The Wall's own country code, Every Footstep Counts
This was devised by the Trail in partnership with all of the projects and organisations associated with the World Heritage Site. It suggests tips on how visitors can help us to look after the Wall for them and future generations.
- Start and finish your walk along the Wall at different places, or follow a circular route. This way there will be half as much wear on the path next to the Wall.
- Use public transport, including the Hadrian's Wall Bus, wherever you can.
- You can support the people living and working in the World Heritage Site by staying nearby whenever you can and using shops, restaurants and pubs in the area.
- Take any litter away with you and never light fires.
- Never climb up or walk on top of Hadrian's Wall.
- During the wet winter months the ground is waterlogged and this is when the risk of damage to the monument is greatest. Instead you could walk one of the alternative circular walks close by.

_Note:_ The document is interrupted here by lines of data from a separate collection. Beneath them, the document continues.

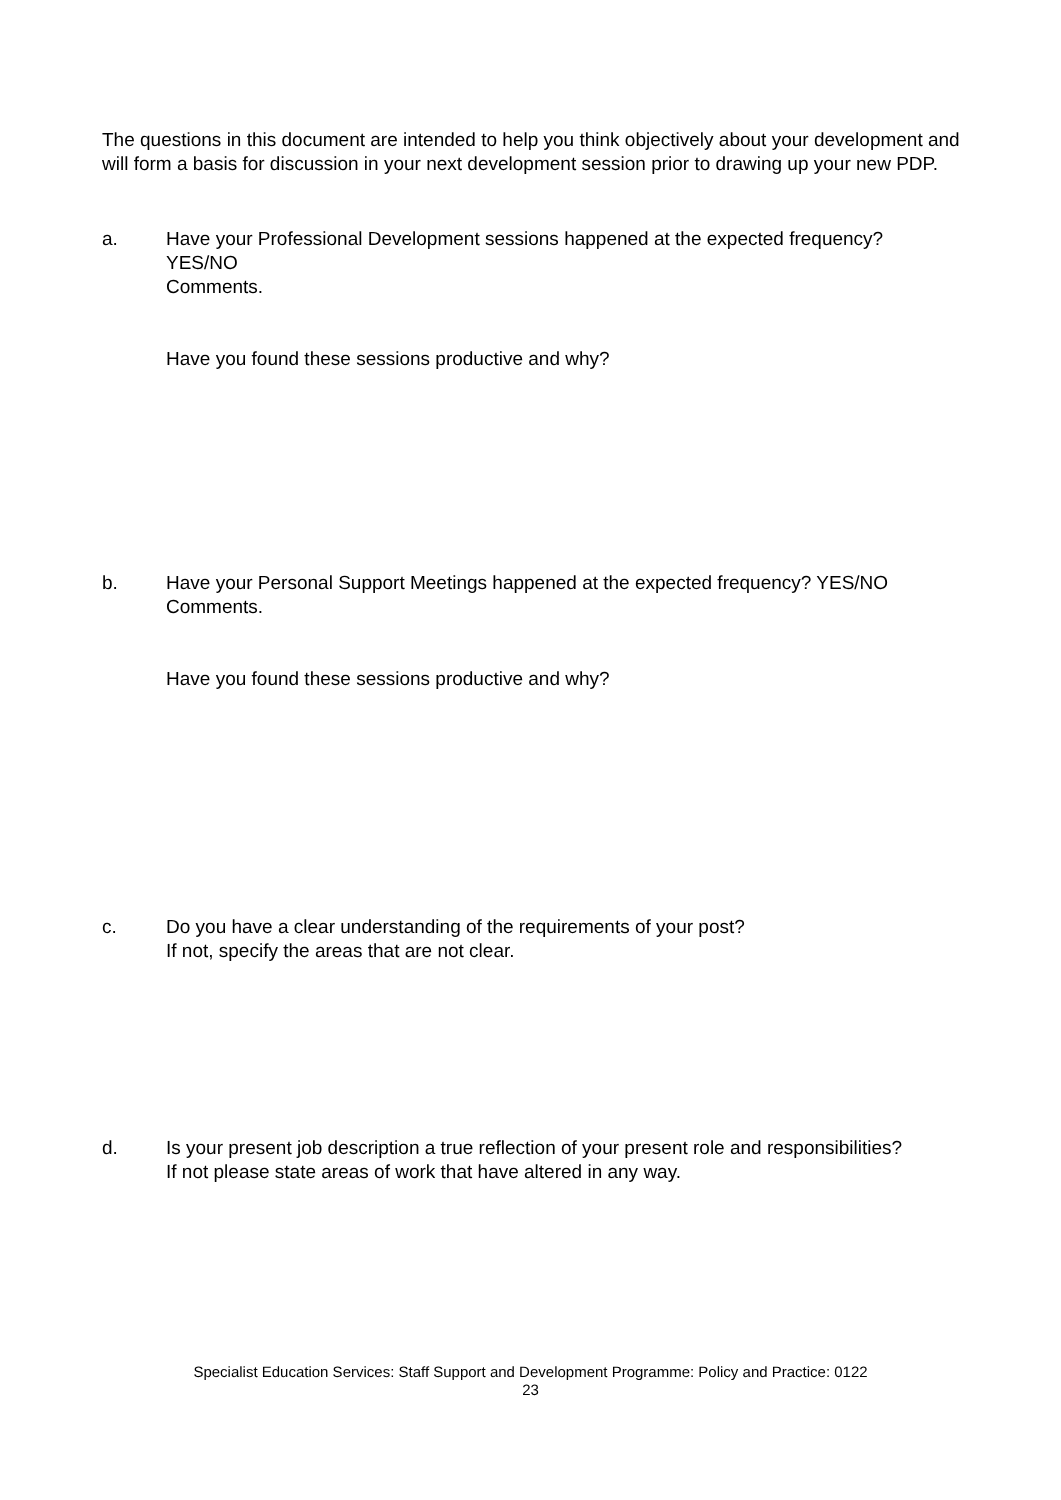The questions in this document are intended to help you think objectively about your development and will form a basis for discussion in your next development session prior to drawing up your new PDP.
a. Have your Professional Development sessions happened at the expected frequency? YES/NO
Comments.
Have you found these sessions productive and why?
b. Have your Personal Support Meetings happened at the expected frequency? YES/NO
Comments.
Have you found these sessions productive and why?
c. Do you have a clear understanding of the requirements of your post?
If not, specify the areas that are not clear.
d. Is your present job description a true reflection of your present role and responsibilities?
If not please state areas of work that have altered in any way.
Specialist Education Services: Staff Support and Development Programme: Policy and Practice: 0122
23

- Close all gates behind you unless it is clear that the farmer needs the gate to be left open.
- Stick to the path signed from the road with coloured arrows.
- Help to take pressure off the Wall itself by visiting a Roman fort as part of the journey.They all have visitor facilities and will tell you all about the Roman life and times.
- Always keep your dog under close control. If a farm animal chases you and your dog, it is safer to let your dog off the lead.
Lumps and Bumps Advice
- When walking on parts of the Trail which have a grass surface, if possible walk side by side rather than single file. This helps to keep the grass surface intact (this is the layer which protects any buried archaeology).
- When the Trail was being designed, the basic rule of thumb was to avoid as many of the lumps and bumps as possible because they could be buried archaeology. So, please avoid walking on the lumps, bumps and grassy ridges.
- Please donít walk or climb on Hadrianís Wall. The legal right of way is on the ground alongside the Wall and there is the added risk of injury from tripping on the uneven surface. Please do your bit to help conserve the Wall for future generations by admiring it from alongside. Thank you.